You Can't Catch Me(79)
“What does that mean?”
“We figured out she was the bad Jessica yesterday.”
“What?”
“Yeah . . .”
“Is she coming after me?”
“I don’t think so. But I’ll text you my friend Liam’s number. He’ll keep an eye out.”
“Is that why you called?”
“No, um, we’re going to the police.”
“That sounds like a good idea,” she says.
“Yeah, but do you mind if we keep all that stuff we did with you out of it?”
“The fake contest, you mean?”
“Yes.”
“Why? Because it will make you look bad?”
“Of course.”
“Why should I?”
“You probably shouldn’t, actually, but I’m going to ask you to do it anyway.”
She laughs. “Did you get it?”
“What?”
“Your money back.”
“No. Not yet.”
“Okay, I’ll do it. But if you do, you have to promise to do a scholarship for real this time. Like a local kids’ thing in Jackson or something.”
“I’ll do that. Thank you.”
“No sweat. You think Liam can show me where to get good sushi?”
I shove down the pang of jealousy I have. “Definitely.”
We say goodbye and I walk back to JJ. “We’re all set.”
“She’ll play along?”
“Yes.”
“So . . .” She picks up the remnants of her breakfast and crushes it into a ball. “Time to face the music.”
“Let’s hope we both can dance.”
Chapter 36
Perfect Circle
My mother caught up to me in the cornfield. I never knew there were farms in Connecticut. I always thought of it as the preserve of rich family compounds. But I guess there are farms everywhere, of one kind or another. Regardless, it was a cornfield, and who cared about my stupid misconceptions about Connecticut?

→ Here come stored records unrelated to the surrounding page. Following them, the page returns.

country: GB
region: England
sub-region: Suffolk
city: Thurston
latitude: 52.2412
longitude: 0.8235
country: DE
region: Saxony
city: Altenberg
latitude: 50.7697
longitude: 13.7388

My brain is a prison I have trouble escaping sometimes.
It was early summer, and the stalks were low and bright green. They hadn’t cleared out last year’s crops properly, so there were dead, brittle canes in among the new growth. The property must’ve been a couple hundred acres, and part of me wondered why the lawyers hadn’t gone after this, too, even though it wasn’t part of Todd’s estate. If I told Covington about it, he’d be pissed. But I hadn’t even told him about Kiki yet. I didn’t know if they’d kept in touch while Kiki was away, or what had even happened to them after I saw them exchange a tender kiss on New Year’s. I tried to ask her the next morning, but she just blushed and changed the subject. I knew how hard-won her privacy was, so I let it go.
But I was going to have to tell him, and it was a conversation I wasn’t looking forward to, like the one I was waiting to have there, on the edge of a cornfield in Connecticut.

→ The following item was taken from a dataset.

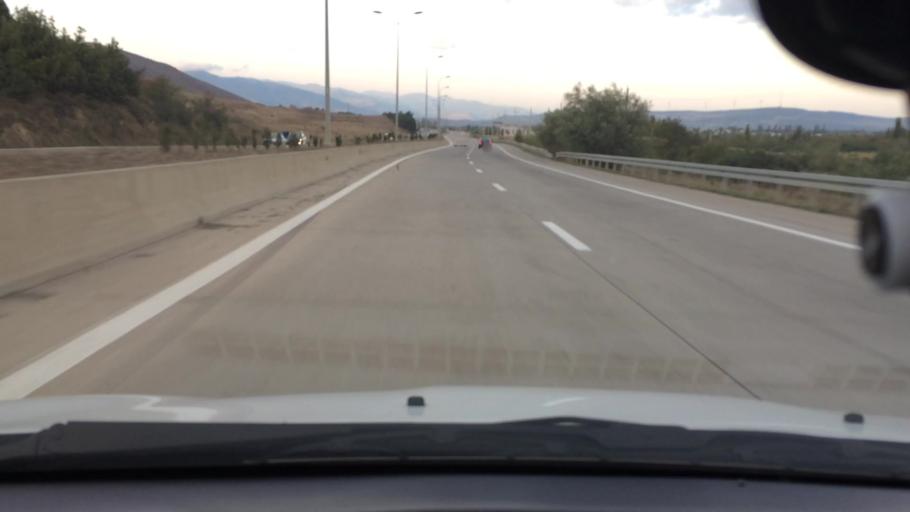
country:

The lawsuit, the settlement—they were supposed to make things better. But money wasn’t going to bring Kiki back. Money was the root of all evil, Todd used to say, though we didn’t know that wasn’t an original thought when he said it. I didn’t, anyway. My parents surely did, the idiots.
I hate to agree with Todd about anything, but he might’ve been onto something there.

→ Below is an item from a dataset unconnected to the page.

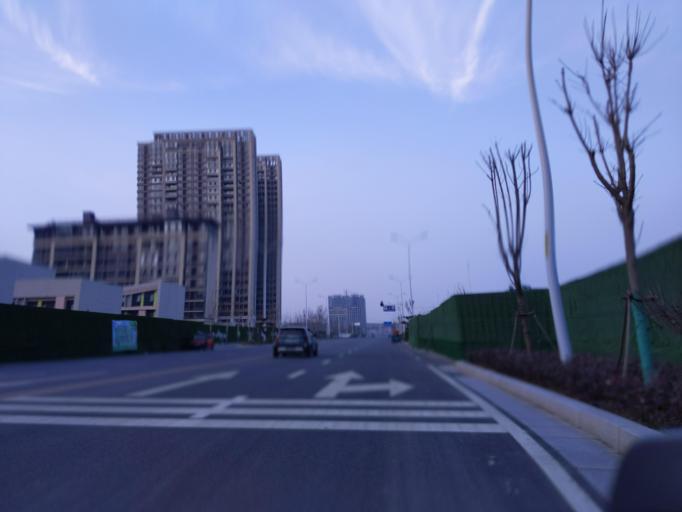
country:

The sky was a slate gray and the air smelled like rain. The sweater I was wearing wasn’t quite warm enough for the day. I wanted to get back into my car and drive away from that place, and let the only proof that I’d been there be the dust my car kicked up, but something held me back. I had so many questions about my life, my childhood, my parents’ choices. If I didn’t ask for answers now, it felt like I might never get them. So, I waited out in the yard, on the edge of the cornfield, knowing that she’d come speak to me eventually.
And she did.
“You’re right, you know,” my mother said, coming up next to me so silently that I started when she spoke. I wasn’t sure how old she was. Sixty? Sixty-five? No, not that old; she hadn’t been forty when she’d had me. But it was one more thing I didn’t know about my mother, because Todd forbade all birthdays except the eighteenth and his own, of course, where he turned thirty-three over and over, the age of Christ at his crucifixion.
“Right about what?” I said, making an effort to keep my voice unconcerned.
My mother shifted from one foot to another and then settled back into stillness. One thing I always noticed about us growing up was that she and I had the same posture. It wasn’t Todd-imposed either. It was simply the way we both naturally stood when we weren’t paying attention, one shoulder lower than the other, a hand on a hip. There’s a kinship in these things, a reminder of the blood ties that bind. However much I might try to pretend or forget, she was my mother. And I was her daughter.
“All of it. Todd especially. You don’t know what he was like then.”
“Tell me.”
“You want to know?”
I shrugged, and that was enough for her to begin.
“We were so young, your father and me, when we got married. We were so naive. We’d been sheltered growing up in Provo. No alcohol. No music other than what we sang on Sundays. You never met your grandparents, but they were so, so strict. Everything I wore, everything I did, everyone I knew, they controlled all of it. If they hadn’t decided your father and I were going to get married long before we even knew one another . . .” She shook her shoulders. “But that was the one thing they got right. Your dad was different. He’s so smart, and even then, he could see around corners.”